Golf course design philosophy simply cannot be described easily with simple, basic terms.One may just look at the sheer amount of books on the subject to notice the depth and intricaties of this art and discipline. I don't want to go "in depth" about course design (at least not right away) as we'll have plenty of time for that in future articles. What I'll do right now is describe the global course design philosophy I'll try to apply in my future courses, which will help tremendously to create, mold and maintain a true identity to Greenbook golf Design.
Things I'll focus on:
- The course, at all costs, needs to feel natural and intimately connected to the land it's based on. The shape design, general strategy and overall flow of the course is dictated by the land in the most natural way possible. Nothing must feel exagerated, out of place or unnatural.
- I'll try to provide as much strategic choices as possible, without falling too much in the "risk/reward" zone.
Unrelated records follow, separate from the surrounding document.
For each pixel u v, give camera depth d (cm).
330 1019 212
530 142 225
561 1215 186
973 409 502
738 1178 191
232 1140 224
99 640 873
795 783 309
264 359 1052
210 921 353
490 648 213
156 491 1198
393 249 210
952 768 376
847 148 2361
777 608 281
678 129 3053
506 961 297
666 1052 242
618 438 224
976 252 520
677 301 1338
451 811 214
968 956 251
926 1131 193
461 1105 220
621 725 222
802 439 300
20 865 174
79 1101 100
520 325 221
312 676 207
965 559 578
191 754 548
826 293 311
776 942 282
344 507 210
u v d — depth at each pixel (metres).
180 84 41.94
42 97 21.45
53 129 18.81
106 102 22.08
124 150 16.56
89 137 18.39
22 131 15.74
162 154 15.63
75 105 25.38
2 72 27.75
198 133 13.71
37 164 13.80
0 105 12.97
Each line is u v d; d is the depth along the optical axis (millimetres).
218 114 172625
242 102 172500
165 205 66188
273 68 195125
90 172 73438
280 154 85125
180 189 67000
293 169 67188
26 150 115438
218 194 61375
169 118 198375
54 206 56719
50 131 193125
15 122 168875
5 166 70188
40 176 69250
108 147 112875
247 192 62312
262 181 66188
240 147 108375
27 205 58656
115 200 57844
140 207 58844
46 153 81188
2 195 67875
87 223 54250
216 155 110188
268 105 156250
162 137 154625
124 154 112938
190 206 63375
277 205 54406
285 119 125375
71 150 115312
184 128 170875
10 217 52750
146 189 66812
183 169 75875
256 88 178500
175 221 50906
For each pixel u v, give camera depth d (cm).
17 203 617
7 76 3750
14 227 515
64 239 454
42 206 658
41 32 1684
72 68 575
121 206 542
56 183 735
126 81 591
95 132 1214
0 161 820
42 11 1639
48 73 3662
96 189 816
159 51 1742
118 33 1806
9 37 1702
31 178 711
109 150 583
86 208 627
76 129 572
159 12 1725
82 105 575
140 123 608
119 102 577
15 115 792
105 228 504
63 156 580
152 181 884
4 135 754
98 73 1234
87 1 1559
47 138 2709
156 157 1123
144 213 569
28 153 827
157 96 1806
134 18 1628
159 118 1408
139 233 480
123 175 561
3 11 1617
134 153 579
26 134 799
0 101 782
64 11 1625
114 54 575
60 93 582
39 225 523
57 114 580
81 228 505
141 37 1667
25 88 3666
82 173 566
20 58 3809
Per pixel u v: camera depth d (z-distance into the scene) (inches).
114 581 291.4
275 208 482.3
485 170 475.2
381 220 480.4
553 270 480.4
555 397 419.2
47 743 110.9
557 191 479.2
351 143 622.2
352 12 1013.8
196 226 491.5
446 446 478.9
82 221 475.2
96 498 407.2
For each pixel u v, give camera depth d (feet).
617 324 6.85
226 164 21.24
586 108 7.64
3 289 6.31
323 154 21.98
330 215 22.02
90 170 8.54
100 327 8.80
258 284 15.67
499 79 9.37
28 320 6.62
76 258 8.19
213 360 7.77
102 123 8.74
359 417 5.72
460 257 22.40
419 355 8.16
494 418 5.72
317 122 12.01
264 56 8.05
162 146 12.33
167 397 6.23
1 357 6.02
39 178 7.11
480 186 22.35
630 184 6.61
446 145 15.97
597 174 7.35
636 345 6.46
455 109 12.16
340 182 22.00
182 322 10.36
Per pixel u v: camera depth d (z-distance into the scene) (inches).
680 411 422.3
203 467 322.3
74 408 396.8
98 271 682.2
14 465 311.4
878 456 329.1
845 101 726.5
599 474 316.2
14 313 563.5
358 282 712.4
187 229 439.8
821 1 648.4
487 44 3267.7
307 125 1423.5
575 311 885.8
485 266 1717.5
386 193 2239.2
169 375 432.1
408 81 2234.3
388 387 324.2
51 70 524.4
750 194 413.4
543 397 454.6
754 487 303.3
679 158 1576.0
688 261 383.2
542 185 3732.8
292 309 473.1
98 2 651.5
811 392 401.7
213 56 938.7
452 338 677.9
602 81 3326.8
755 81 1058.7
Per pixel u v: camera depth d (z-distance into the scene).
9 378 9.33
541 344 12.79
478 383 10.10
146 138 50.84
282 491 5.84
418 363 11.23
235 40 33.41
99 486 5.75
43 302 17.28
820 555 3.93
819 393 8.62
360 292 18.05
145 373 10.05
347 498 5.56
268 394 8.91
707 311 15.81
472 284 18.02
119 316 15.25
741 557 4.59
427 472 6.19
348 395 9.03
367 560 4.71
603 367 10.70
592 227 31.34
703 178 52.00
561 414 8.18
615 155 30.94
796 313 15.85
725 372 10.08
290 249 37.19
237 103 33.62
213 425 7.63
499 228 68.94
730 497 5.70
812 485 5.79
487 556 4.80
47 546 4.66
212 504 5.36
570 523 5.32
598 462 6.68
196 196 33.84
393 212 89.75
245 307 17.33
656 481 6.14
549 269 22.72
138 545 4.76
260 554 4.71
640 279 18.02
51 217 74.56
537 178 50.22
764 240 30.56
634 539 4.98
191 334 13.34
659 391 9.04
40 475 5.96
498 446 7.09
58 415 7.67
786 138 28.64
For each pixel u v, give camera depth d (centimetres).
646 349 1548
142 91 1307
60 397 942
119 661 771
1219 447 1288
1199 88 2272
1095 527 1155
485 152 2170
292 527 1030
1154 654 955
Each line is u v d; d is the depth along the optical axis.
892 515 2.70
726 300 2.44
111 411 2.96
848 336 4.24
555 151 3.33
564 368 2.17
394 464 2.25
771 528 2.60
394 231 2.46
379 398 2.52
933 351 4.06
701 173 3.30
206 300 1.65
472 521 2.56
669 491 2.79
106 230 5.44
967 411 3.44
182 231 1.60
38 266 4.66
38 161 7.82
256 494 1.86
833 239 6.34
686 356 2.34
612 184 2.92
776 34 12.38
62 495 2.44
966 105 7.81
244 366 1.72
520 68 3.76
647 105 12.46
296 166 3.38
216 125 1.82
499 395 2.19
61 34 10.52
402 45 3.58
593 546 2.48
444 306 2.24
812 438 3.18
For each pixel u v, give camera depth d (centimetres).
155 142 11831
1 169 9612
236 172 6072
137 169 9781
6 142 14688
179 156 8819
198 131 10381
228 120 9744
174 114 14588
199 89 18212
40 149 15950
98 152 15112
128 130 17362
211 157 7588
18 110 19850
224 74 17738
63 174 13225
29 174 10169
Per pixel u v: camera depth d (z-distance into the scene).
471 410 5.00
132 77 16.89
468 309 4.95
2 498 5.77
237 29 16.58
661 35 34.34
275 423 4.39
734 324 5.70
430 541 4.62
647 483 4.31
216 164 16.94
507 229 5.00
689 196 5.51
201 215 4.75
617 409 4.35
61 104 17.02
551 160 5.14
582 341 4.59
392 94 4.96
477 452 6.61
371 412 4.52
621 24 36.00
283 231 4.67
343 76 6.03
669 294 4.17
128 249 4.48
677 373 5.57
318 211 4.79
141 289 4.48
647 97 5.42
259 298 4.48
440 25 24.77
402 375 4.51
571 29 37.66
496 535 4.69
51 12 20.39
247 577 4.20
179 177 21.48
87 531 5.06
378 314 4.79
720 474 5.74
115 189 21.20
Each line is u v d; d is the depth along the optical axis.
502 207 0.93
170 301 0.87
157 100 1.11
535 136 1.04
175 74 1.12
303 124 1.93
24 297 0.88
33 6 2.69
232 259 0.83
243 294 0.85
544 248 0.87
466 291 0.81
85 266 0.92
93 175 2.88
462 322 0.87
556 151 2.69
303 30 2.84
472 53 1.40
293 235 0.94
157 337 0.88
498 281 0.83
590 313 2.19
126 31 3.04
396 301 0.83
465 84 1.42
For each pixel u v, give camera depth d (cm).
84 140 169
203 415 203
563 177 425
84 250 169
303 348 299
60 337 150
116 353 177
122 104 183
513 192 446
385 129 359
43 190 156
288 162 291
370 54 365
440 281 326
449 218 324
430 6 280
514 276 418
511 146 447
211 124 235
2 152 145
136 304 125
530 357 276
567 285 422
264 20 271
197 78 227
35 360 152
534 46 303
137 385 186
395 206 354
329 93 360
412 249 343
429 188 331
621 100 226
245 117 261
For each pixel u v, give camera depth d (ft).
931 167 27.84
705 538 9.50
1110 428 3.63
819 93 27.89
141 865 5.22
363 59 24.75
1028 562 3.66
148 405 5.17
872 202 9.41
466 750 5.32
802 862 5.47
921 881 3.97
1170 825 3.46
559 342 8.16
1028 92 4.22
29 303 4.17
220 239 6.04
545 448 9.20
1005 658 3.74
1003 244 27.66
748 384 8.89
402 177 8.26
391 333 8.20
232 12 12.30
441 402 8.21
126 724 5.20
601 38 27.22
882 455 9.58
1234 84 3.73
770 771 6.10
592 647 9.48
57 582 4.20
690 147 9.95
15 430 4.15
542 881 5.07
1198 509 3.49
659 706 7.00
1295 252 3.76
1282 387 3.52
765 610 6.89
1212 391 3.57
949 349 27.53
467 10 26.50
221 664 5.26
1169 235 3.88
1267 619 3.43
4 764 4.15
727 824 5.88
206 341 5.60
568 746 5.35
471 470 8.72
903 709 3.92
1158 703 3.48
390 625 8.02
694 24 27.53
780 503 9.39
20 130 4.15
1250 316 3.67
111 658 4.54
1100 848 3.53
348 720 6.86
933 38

Every caliber of player must face an appropriate challenge for his or her skills. Players must see the course not as a boring point "A" to point "B" using shot type "C" affair, but rather an invitation to discovery, open thinking and creativity that leads to a rewarding and different experience every round.
- The approach to design will be as minimalist as possible. I want to keep the design "clean" and without unnecessary bells and wistles. The Tom Doak approach to design is the style I'll try to adopt in most situations, unless of course the design calls for a different approach.
- I'm not a fan of "signature holes"....courses that are recognized for a single, spectacular hole but not much else. A good course should contain 18 good golf holes, each unique with his own challenges....and each an integral part of the course. The whole course must be an experience to remember, and I'll try my best to achieve that.